От начинавшейся лихорадки Бересту не хотелось есть, но он понимал, что без еды не протянет.
– Хлеб – это хорошо. А огонь… – он показал лесовице камень, который отыскал в ручье. – Вот кремень. А вот и огниво, – Берест поднял руку: запястье охватывал железный браслет, на котором болтался обрывок цепи.
Ожидая возвращения Ирицы, он сделал трут, растеребив клочок от своей рубахи на нитки. Потом Берест долго высекал искру браслетом о кремень, и теперь на разбитом запястье виднелись потеки крови. Ирица потрогала цепь. Как можно добыть этим огонь, она все равно не понимала.
– Придется ждать утра, – сказал Берест. – Как вырежешь наконечник, когда такая темень?
Но он чувствовал, что рана воспаляется. А Берест должен был быть в сознании, чтобы говорить Ирице, что ей предстоит делать с ножом. Костерок был небольшой, тусклый. Пока Ирица ходила в деревню, Берест собрал окрест сухих веток, но у него не было сил много ходить.
– Я вижу. Мне не темно, – сказала Ирица, решительно сжав узкой ладонью деревянную рукоятку ножа.
– Храбрая ты какая, – одобрил Берест.
Он приподнялся и сел поудобнее, прислонившись к стволу дерева.
– Давай, снимай повязку.
Ирица начала осторожно снимать холстину. Повязка снова была в крови:
наконечник стрелы не давал ране закрыться.

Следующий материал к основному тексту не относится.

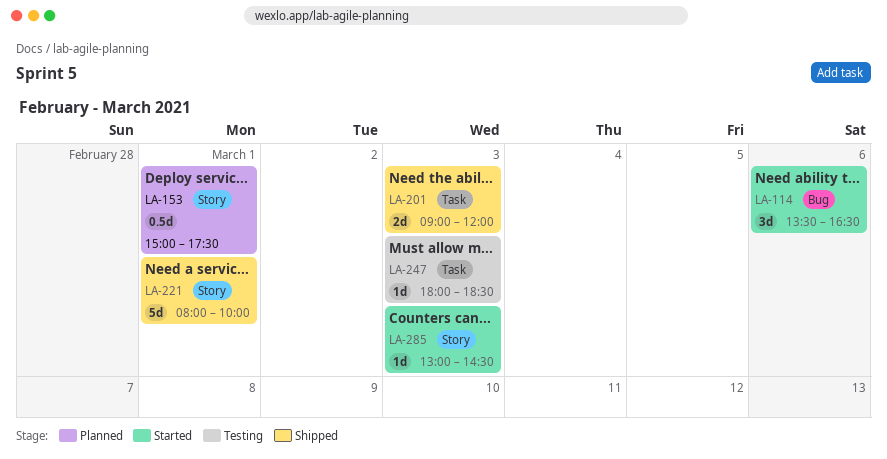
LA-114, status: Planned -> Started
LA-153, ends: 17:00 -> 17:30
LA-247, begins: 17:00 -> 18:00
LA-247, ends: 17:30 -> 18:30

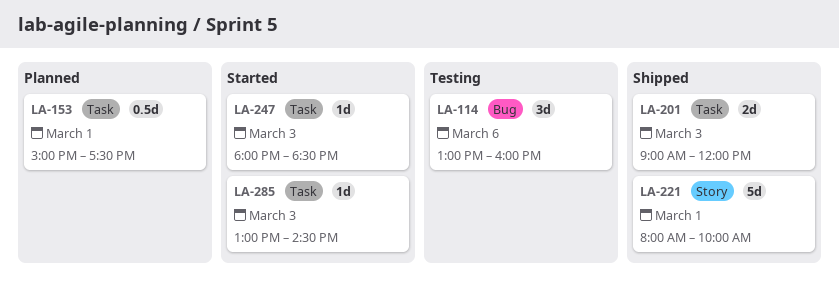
LA-114, status: Started -> Testing
LA-114, begins: 13:30 -> 13:00
LA-114, ends: 16:30 -> 16:00
LA-153, label: Story -> Task
LA-247, status: Testing -> Started
LA-285, label: Story -> Task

– Ничего, еще не больно, смелей, – ободрял ее Берест. – Теперь грей лезвие на огне, чтобы оно покраснело.
Он знал, что говорил: раскаленный металл одновременно прижег бы рану и не дал хлынуть крови. Ирица, стараясь не поддаваться боязни, сунула широкое лезвие в пламя костра, держа нож в вытянутой, насколько было возможно, руке.

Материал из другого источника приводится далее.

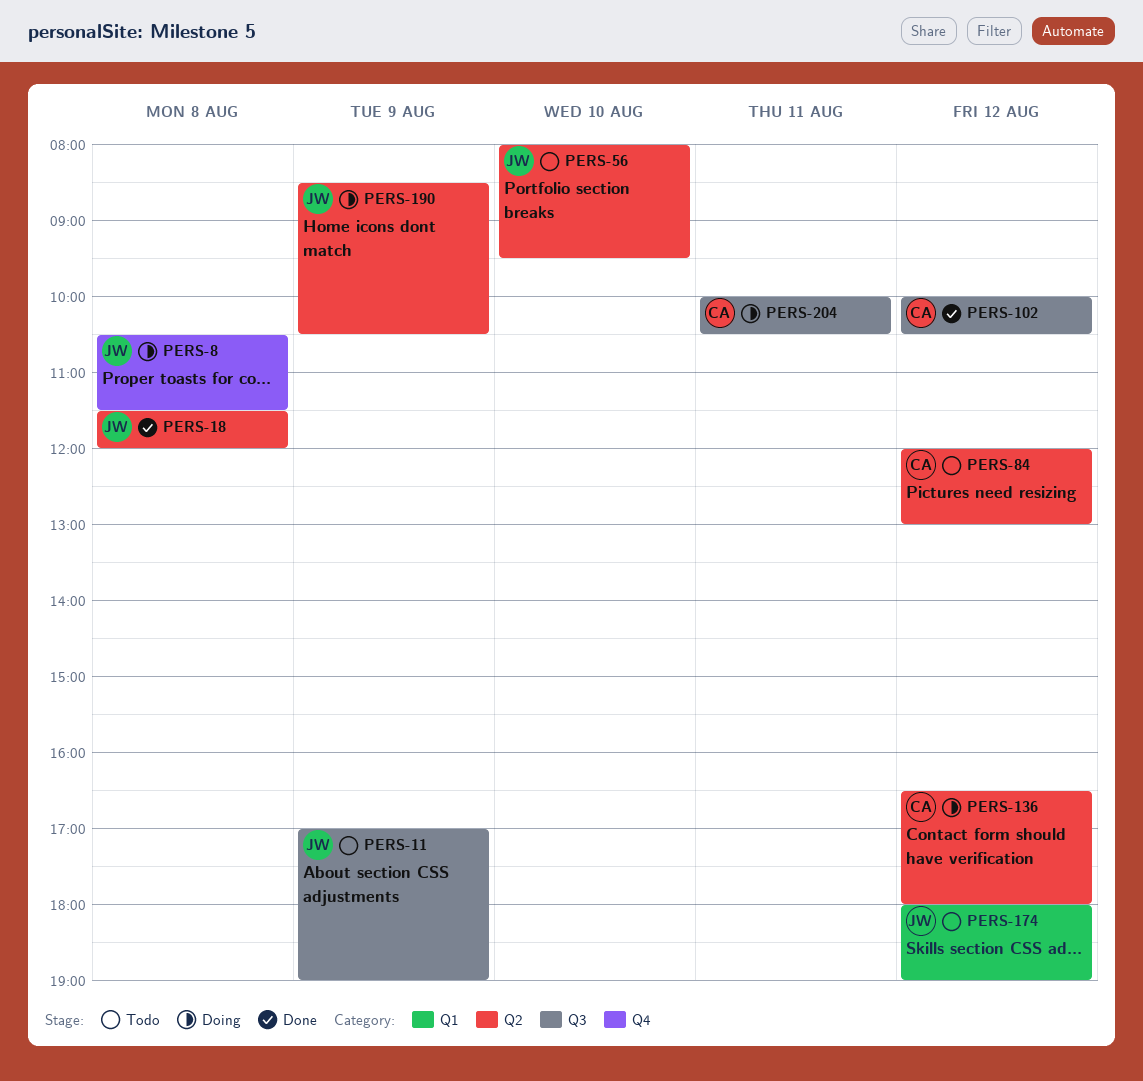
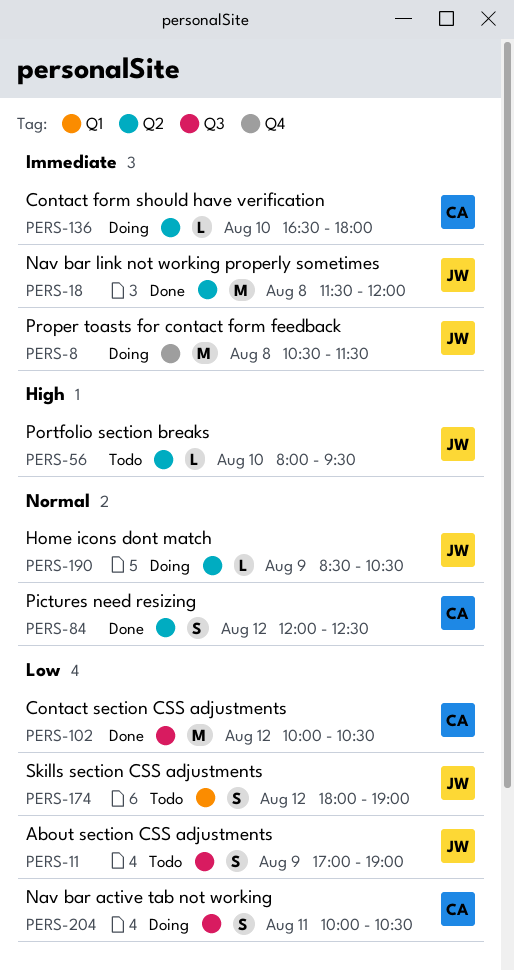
PERS-84, status: Todo -> Done
PERS-84, ends: 13:00 -> 12:30
PERS-136, day: Aug 12 -> Aug 10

– А теперь режь смелее, как если бы не по живому, – велел Берест. – Не бойся, не крикну, стерплю. Железко, я чую, глубоко засело… Как достанешь его, подцепишь ножом. Так что, справишься?
– Да, – обещала лесовица.
– Ты хоть нож-то до сих пор в руках держала? – Берест невольно покривил губы, поддаваясь слабости, но взял себя в руки. – Не беда, Ирица. Бывает хуже. Режь сейчас!
Глаза Ирицы засверкали, как у пойманной дикой кошки. Стараясь, чтобы не дрогнула рука, она полоснула раскаленным лезвием по ране. Берест слабо дернулся и замер, смолчал; он, кажется, даже задержал дыхание… Когда железко стрелы оказалось у Ирицы в испачканных кровью пальцах, Берест стал дышать с хрипом, точно ему не хватало воздуха.